■ TASK DIRECTIONS:
The required output is a number: how many lines of the data below include the string "contaban".

■ GIVEN RECORDS:
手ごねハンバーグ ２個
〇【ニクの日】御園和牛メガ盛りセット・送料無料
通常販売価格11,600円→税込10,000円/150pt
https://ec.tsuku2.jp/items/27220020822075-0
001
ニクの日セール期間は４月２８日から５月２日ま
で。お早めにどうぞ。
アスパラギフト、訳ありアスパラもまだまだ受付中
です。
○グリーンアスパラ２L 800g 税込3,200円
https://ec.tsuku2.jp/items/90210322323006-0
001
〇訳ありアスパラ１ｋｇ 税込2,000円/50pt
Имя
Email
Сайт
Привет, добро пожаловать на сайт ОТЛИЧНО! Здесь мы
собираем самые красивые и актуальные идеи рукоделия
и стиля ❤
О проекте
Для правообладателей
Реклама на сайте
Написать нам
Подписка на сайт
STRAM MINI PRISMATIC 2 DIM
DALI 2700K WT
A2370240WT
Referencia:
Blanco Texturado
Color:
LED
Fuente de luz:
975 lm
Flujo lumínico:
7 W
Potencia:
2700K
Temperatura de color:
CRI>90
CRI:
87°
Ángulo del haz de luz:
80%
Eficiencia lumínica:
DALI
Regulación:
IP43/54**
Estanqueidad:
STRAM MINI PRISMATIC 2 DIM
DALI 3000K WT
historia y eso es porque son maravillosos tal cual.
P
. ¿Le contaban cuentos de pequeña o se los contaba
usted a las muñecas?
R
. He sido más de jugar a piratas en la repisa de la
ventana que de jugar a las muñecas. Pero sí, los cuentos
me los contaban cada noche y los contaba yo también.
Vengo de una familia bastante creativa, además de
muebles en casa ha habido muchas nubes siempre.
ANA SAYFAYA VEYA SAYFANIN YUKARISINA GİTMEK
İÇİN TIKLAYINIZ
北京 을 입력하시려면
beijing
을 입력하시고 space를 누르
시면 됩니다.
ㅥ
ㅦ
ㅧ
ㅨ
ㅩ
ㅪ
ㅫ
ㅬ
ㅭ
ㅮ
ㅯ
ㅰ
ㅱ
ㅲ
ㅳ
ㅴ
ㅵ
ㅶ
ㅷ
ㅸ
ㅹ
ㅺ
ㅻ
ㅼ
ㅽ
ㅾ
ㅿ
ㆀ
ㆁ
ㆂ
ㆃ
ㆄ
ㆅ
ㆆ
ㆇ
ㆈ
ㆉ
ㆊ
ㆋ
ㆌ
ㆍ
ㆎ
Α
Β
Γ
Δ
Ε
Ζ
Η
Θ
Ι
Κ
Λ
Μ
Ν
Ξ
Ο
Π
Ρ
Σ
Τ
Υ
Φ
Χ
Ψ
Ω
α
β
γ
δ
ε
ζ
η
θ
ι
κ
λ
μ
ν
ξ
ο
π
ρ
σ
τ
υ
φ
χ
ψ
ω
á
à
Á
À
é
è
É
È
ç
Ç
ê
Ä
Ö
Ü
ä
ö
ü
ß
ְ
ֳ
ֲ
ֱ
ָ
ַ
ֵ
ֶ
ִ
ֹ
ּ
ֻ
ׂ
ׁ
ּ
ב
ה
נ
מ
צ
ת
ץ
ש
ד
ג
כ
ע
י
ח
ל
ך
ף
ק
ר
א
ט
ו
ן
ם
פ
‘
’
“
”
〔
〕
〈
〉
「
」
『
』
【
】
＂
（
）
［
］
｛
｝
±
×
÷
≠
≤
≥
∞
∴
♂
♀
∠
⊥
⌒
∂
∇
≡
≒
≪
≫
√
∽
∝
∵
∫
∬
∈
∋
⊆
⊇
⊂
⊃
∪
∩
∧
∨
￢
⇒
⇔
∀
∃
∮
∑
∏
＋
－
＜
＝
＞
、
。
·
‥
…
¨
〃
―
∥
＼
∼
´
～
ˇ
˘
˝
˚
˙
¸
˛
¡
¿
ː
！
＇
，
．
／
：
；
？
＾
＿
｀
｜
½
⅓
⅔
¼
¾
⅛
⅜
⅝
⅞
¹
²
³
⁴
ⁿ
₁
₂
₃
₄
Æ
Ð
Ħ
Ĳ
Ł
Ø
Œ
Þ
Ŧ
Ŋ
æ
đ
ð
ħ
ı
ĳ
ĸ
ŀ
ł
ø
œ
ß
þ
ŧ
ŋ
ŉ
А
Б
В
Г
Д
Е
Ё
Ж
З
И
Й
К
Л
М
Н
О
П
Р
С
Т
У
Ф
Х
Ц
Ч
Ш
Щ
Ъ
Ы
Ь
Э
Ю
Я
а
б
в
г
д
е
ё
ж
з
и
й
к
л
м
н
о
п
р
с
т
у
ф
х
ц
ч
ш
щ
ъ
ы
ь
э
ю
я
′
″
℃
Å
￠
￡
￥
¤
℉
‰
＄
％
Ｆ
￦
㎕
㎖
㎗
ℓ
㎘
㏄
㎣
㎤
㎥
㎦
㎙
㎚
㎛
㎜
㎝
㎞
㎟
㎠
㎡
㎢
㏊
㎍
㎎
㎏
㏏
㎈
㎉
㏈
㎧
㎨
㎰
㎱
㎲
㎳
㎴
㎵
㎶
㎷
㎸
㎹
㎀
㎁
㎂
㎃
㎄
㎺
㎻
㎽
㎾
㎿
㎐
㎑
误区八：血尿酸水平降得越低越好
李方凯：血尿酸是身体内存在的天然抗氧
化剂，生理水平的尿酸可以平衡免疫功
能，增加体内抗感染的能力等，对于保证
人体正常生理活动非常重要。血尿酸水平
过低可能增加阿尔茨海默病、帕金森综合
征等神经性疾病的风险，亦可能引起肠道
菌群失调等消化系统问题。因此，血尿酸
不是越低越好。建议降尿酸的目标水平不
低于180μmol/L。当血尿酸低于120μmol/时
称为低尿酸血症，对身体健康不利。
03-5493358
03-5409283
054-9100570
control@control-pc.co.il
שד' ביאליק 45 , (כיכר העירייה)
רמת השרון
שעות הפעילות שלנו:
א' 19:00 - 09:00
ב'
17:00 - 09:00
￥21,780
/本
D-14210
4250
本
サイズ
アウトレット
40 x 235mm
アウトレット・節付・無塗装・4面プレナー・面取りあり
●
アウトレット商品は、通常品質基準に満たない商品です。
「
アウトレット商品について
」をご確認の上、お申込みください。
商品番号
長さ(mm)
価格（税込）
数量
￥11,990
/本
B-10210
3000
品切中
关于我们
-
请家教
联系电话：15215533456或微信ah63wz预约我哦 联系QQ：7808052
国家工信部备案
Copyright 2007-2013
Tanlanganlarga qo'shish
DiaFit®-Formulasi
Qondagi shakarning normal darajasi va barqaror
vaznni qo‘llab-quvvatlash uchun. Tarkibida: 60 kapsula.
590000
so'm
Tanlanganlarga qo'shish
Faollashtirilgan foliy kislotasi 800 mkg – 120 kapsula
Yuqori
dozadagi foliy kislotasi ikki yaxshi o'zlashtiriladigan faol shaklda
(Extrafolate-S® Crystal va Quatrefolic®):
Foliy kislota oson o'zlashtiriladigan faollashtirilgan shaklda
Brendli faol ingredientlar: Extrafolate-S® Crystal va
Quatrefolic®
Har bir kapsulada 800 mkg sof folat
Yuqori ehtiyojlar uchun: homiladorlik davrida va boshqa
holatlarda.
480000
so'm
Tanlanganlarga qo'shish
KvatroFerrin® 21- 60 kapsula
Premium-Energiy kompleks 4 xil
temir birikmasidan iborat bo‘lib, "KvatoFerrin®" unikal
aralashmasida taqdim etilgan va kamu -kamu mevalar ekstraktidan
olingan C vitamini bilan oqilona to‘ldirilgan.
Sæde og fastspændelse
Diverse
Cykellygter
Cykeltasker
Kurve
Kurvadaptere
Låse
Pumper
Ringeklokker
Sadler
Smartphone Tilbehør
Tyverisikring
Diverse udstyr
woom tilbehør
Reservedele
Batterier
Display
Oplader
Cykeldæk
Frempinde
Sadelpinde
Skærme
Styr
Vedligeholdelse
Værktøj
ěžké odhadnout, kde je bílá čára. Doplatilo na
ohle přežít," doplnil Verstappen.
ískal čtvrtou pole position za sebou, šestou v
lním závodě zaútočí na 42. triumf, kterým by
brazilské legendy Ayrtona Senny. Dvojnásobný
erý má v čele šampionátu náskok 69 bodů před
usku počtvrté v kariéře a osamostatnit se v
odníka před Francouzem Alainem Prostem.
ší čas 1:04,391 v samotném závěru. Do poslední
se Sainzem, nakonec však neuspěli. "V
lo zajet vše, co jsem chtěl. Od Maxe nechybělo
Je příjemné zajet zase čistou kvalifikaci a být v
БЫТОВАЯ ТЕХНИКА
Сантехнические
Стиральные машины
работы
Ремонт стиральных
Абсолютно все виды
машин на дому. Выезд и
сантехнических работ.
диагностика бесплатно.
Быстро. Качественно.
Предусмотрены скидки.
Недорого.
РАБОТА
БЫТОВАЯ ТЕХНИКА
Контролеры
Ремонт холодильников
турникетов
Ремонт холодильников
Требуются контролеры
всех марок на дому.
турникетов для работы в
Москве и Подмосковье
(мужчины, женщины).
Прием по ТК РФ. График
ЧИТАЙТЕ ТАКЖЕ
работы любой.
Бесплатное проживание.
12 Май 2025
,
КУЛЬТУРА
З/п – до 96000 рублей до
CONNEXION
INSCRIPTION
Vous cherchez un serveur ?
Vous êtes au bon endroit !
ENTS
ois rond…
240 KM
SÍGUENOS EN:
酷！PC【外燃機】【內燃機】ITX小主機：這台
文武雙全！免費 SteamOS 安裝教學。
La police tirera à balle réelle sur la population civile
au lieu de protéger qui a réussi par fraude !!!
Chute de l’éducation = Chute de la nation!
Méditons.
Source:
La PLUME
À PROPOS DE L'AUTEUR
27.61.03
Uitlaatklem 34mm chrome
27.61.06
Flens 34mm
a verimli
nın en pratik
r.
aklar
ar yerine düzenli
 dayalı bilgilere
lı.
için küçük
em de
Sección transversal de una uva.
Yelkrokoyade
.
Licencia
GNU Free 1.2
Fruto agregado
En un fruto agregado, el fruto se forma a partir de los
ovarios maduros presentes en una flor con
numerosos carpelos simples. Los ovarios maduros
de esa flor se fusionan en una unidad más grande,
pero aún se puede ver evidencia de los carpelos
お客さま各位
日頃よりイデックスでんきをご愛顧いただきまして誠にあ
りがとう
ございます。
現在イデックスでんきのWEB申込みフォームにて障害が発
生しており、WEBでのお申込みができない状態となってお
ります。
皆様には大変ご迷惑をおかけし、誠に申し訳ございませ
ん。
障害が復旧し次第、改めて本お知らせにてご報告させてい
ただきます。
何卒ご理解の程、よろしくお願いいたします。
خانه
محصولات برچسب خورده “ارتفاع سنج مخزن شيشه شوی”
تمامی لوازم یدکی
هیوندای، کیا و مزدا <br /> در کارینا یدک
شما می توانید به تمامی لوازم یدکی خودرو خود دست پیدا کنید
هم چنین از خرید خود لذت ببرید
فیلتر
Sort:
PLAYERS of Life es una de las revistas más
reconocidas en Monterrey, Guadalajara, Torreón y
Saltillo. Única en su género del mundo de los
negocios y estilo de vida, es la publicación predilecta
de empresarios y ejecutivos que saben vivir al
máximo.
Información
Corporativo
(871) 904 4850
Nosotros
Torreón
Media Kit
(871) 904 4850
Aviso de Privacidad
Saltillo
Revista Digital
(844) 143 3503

■ SOLUTION FOR THIS PROBLEM:
2